Input records:
————————
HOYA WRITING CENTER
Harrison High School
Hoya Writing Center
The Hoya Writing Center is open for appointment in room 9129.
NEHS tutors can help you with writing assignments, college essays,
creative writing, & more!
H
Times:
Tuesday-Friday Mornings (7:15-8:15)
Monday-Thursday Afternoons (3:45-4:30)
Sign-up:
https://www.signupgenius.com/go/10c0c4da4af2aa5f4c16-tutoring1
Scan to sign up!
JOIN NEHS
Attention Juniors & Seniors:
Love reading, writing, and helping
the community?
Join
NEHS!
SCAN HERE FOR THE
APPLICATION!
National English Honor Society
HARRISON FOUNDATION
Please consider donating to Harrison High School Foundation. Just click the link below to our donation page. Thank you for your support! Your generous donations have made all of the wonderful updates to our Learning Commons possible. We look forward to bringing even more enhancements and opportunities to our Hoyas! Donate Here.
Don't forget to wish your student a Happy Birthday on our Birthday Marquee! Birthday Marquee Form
————————
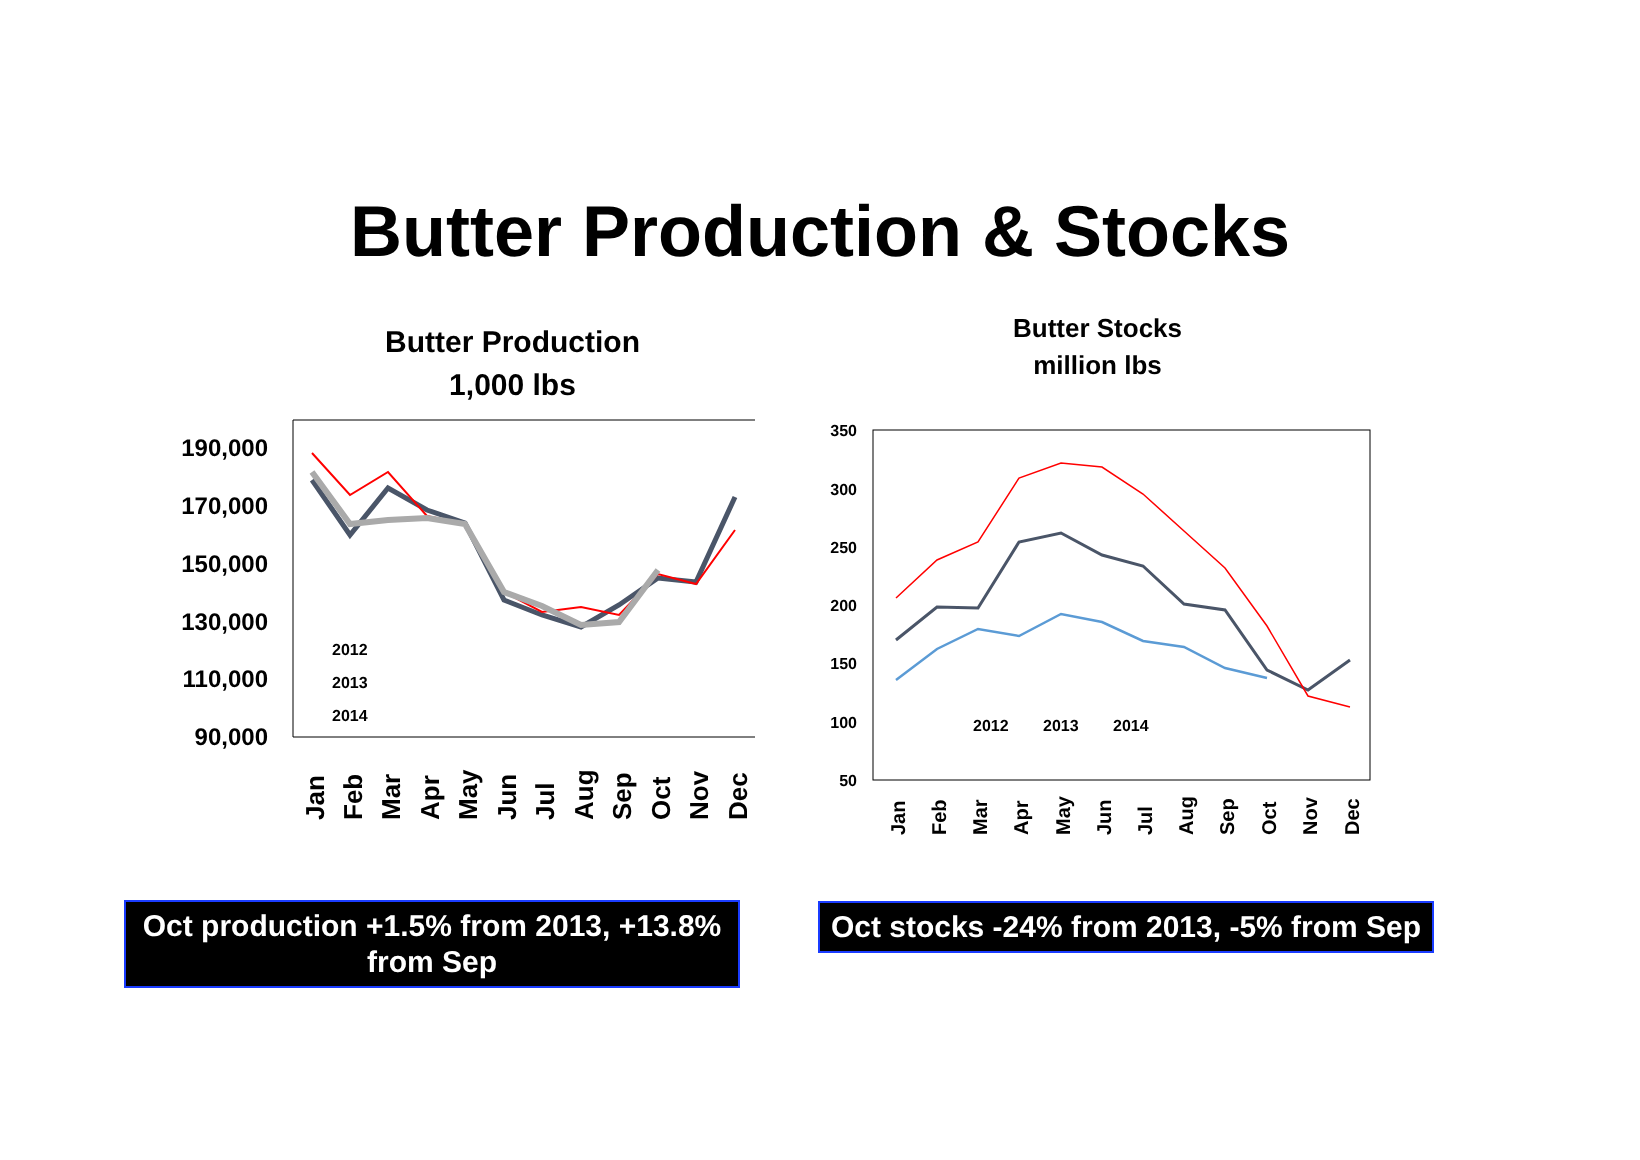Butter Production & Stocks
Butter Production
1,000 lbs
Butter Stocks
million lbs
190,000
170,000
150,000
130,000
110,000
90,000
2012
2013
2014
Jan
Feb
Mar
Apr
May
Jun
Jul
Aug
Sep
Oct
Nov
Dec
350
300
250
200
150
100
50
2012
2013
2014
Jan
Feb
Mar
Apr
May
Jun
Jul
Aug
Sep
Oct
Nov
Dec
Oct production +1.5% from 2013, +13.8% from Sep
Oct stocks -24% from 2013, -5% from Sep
————————
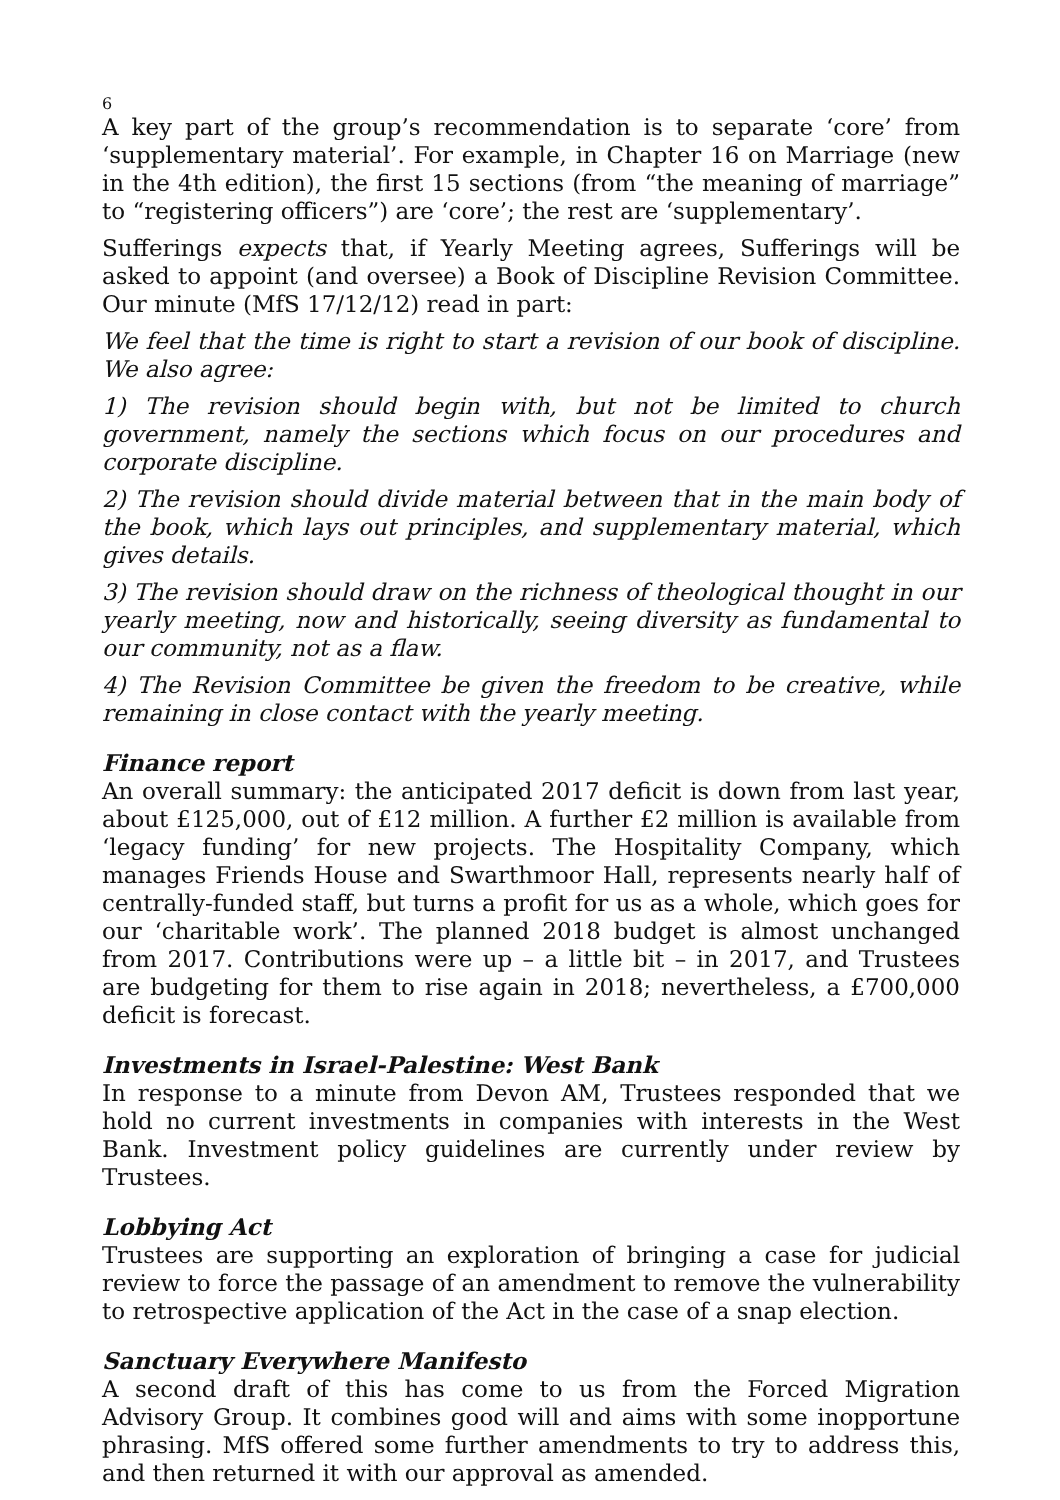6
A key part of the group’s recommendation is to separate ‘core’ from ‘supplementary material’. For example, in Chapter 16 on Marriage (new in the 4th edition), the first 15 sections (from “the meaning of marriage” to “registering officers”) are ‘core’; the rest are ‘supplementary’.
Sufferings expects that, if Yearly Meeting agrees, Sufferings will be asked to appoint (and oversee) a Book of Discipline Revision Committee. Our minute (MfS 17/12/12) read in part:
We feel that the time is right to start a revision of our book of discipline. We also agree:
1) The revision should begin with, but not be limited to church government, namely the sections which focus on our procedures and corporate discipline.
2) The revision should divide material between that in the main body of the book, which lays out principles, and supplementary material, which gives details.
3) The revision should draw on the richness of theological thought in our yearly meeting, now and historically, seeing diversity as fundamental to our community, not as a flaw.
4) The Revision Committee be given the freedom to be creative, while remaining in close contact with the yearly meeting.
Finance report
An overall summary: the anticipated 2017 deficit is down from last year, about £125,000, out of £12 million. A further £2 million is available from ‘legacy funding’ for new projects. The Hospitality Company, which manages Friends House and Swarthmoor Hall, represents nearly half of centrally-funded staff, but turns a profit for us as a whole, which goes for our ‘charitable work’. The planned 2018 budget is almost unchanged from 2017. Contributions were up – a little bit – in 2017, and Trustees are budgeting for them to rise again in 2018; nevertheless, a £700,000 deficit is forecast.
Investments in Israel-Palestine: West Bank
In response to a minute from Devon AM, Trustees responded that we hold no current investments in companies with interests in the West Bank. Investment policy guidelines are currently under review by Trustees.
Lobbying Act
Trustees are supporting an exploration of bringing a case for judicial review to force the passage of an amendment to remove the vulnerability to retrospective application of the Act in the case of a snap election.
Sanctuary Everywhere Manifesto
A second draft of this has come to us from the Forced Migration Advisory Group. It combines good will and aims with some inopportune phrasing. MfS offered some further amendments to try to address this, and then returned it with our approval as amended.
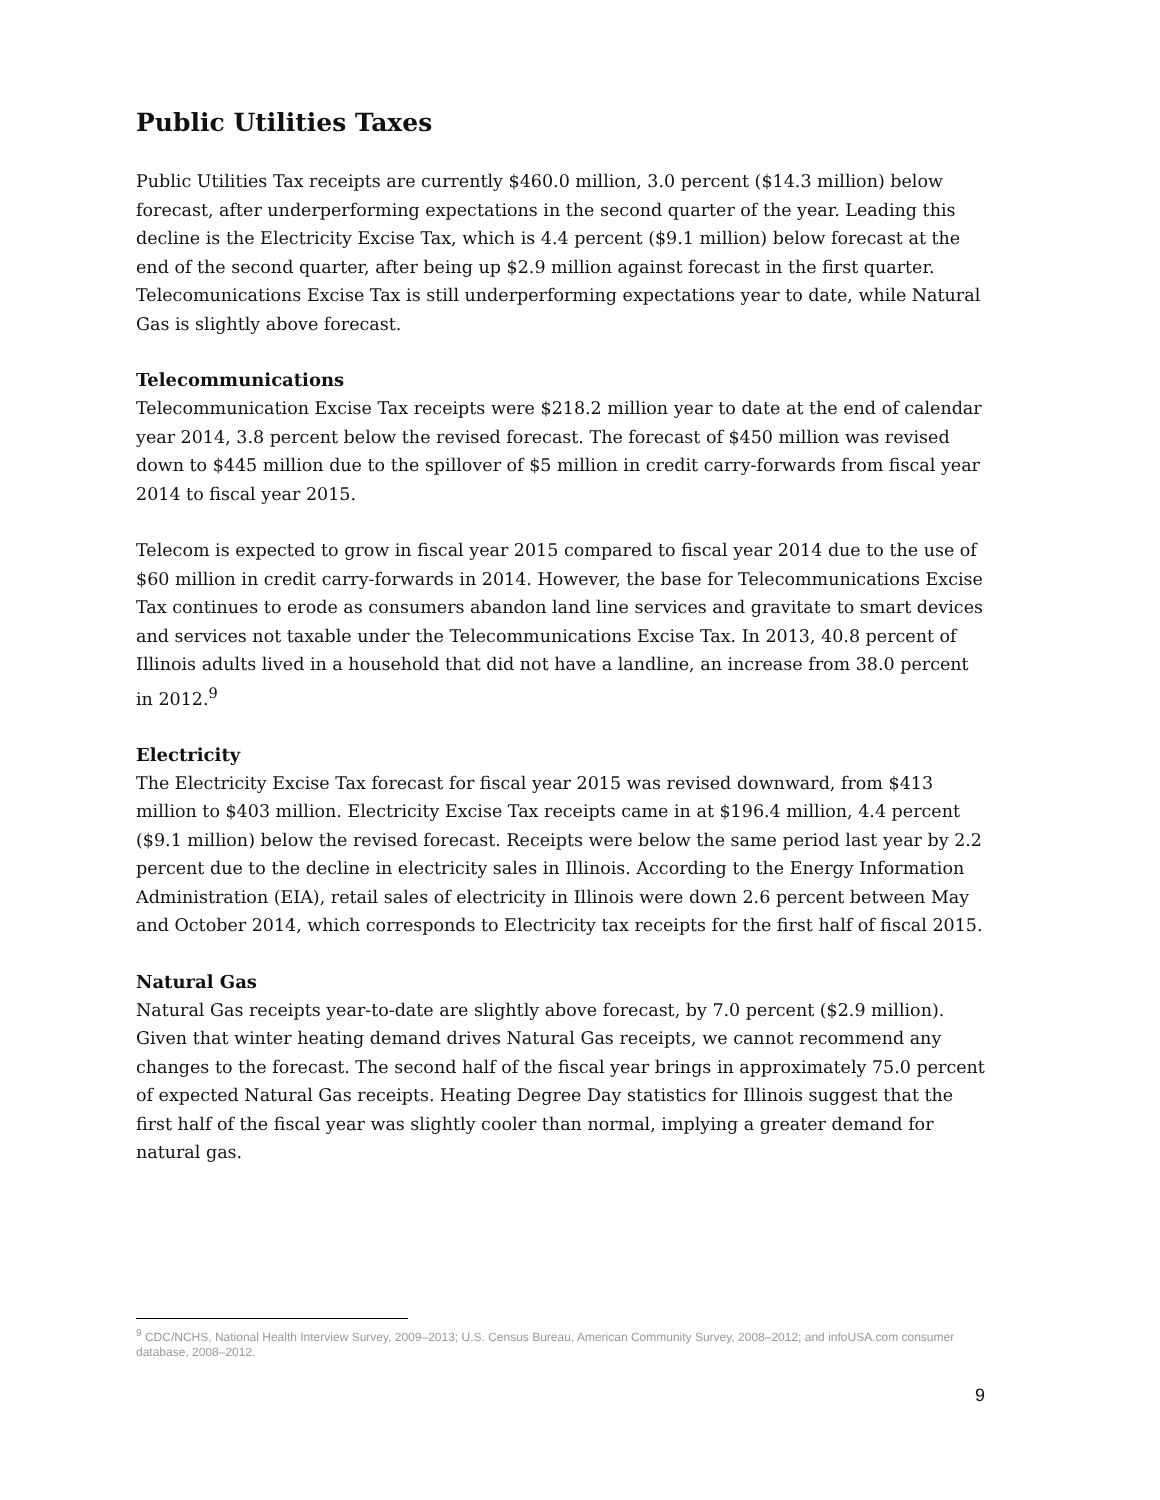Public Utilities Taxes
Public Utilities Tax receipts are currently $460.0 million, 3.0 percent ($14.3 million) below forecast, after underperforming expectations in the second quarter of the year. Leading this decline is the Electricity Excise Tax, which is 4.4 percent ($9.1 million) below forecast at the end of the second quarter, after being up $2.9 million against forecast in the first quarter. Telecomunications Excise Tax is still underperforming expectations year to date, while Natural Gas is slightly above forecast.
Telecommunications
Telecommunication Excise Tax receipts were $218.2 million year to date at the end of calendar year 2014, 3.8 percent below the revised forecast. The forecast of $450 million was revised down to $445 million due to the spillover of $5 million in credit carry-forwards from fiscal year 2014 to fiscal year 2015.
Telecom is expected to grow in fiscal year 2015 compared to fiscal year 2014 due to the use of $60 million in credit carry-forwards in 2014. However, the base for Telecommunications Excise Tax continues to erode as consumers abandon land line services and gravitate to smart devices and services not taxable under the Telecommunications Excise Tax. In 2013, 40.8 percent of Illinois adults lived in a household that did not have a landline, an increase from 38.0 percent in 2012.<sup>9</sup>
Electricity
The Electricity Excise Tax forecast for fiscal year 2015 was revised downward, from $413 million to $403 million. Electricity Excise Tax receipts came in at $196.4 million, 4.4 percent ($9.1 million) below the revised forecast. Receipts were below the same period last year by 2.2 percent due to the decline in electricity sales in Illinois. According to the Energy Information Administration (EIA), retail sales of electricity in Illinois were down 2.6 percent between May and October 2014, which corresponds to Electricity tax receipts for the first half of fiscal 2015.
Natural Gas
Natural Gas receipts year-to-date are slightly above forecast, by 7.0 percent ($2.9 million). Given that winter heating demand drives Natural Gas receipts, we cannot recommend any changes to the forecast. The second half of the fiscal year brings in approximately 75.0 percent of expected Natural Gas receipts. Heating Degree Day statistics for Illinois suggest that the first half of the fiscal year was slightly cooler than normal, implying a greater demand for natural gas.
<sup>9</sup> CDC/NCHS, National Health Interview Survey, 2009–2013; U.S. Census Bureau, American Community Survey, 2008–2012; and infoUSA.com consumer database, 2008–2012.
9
————————
Problem:
Your answer should consist of the lines above that hold the word "Trustees".

Expected output:
An overall summary: the anticipated 2017 deficit is down from last year, about £125,000, out of £12 million. A further £2 million is available from ‘legacy funding’ for new projects. The Hospitality Company, which manages Friends House and Swarthmoor Hall, represents nearly half of centrally-funded staff, but turns a profit for us as a whole, which goes for our ‘charitable work’. The planned 2018 budget is almost unchanged from 2017. Contributions were up – a little bit – in 2017, and Trustees are budgeting for them to rise again in 2018; nevertheless, a £700,000 deficit is forecast.
In response to a minute from Devon AM, Trustees responded that we hold no current investments in companies with interests in the West Bank. Investment policy guidelines are currently under review by Trustees.
Trustees are supporting an exploration of bringing a case for judicial review to force the passage of an amendment to remove the vulnerability to retrospective application of the Act in the case of a snap election.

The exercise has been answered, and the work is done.